Full Circle-Alternate Cover: A Cinderella Retelling
Prologue
Celeste
Mama always usedto say that life comes full circle. Some of my earliest memories are of her explaining that what goes around comes around because my mama believed in the power of karma. It made her feel better to imagine rude customers at The Comfy Cushion, our family’s restaurant, stubbing their toe or having an umbrella turn inside out than for her to reply in kind. Poor manners were inexcusable, according to Mama.
She didn’t live long enough to explain the concept of soulmates to me, but I’d like to think that she and Daddy were destined to be together. They used to turn up the old jukebox at closing time after all the customers left and slow dance right there in the middle of the dining area.
I know it devastated him when Mama passed, called too soon by the good Lord. At least, that’s what the preacher said. Daddy didn’t abide much by the church, but my nana said her daughter wasn’t a heathen and wouldn’t be buried like one, so the preacher man came out and said his piece. Daddy was a blubbering mess by the end of it, so who’s to say really?

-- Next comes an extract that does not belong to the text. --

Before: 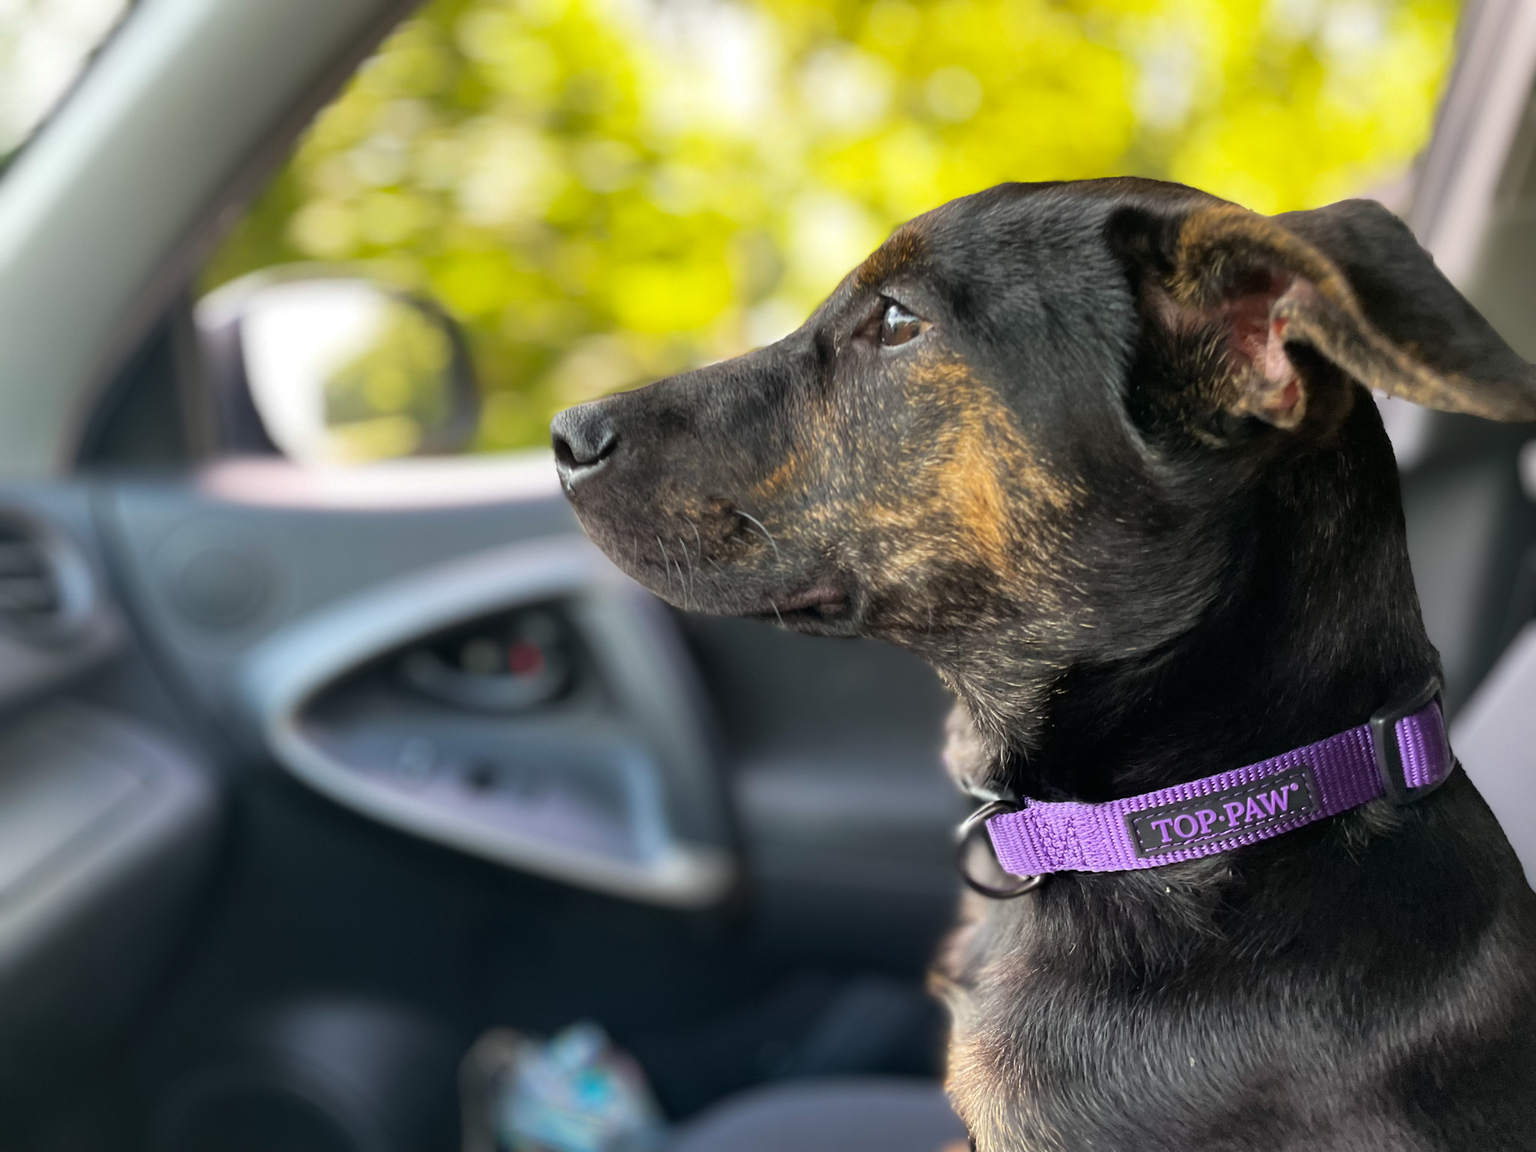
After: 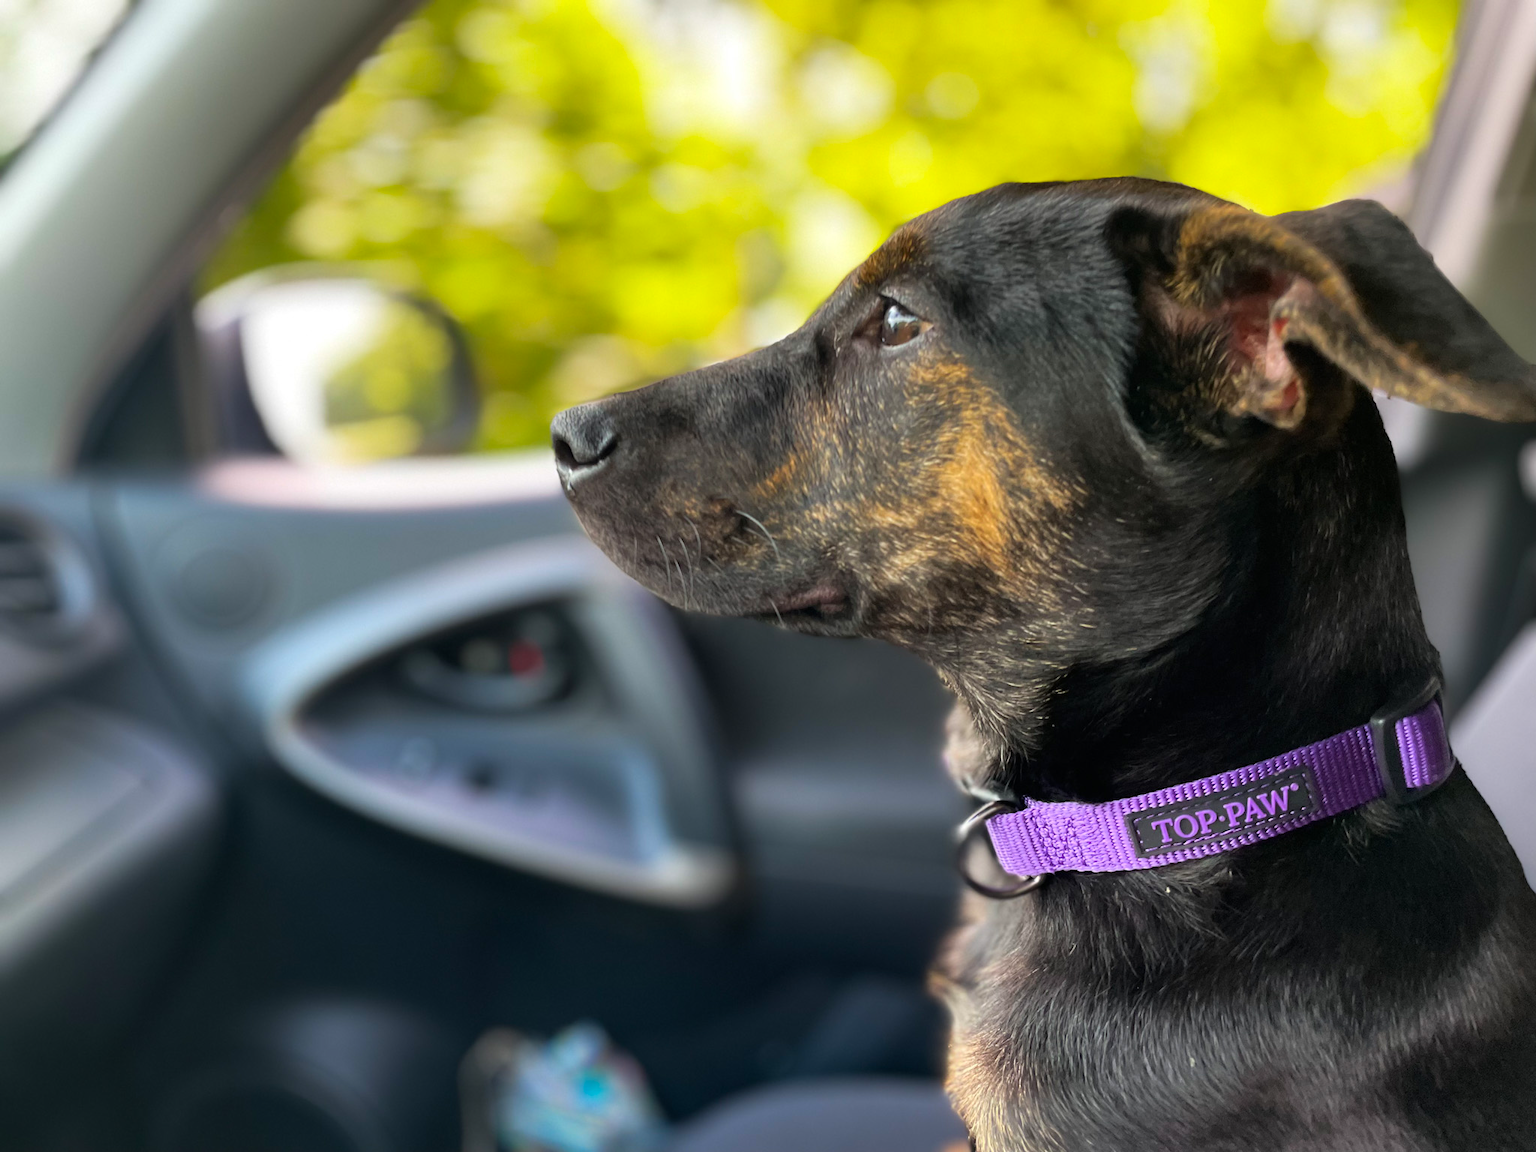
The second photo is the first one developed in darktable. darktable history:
tone equalizer: on, module defaults
contrast brightness saturation: saturation 0.18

I was twelve years old when Mama died, too angry at the world for taking her away from me to care one way or another what the preacher said. He would forevermore represent the day we buried my mother’s body in the ground, and it was a grudge I felt I’d hold til my last breath.
“We’ve still got each other, sugar bee,” Daddy said that night as he cuddled my sob-wracked body to sleep. His words comforted me, my child naivete convincing me that my daddy could never leave me like my mama did. Boy, how wrong I was.
It would be years before I ever felt the kind of eternal love Mama gave me from another person. Wesley Madden blew into my life like a hurricane, all roaring winds and crashing waves. Receiving his love was like swimming in the ocean for the first time—you wanted to open your eyes and see everything even when it burned like hell. I used to wonder if Mama sent Wesley to me because she knew I needed saving or if she recognized the good I could bring out in him. Our opposition became the perfect balance, our personalities clashing in ways that could only complement one another. But when you’ve only known suffering and loss, the glimmer of light shining through the cracks can petrify you. That’s a lesson I learned the hardest way possible.
Life comes full circle, huh? Fate must’ve missed the mark with me.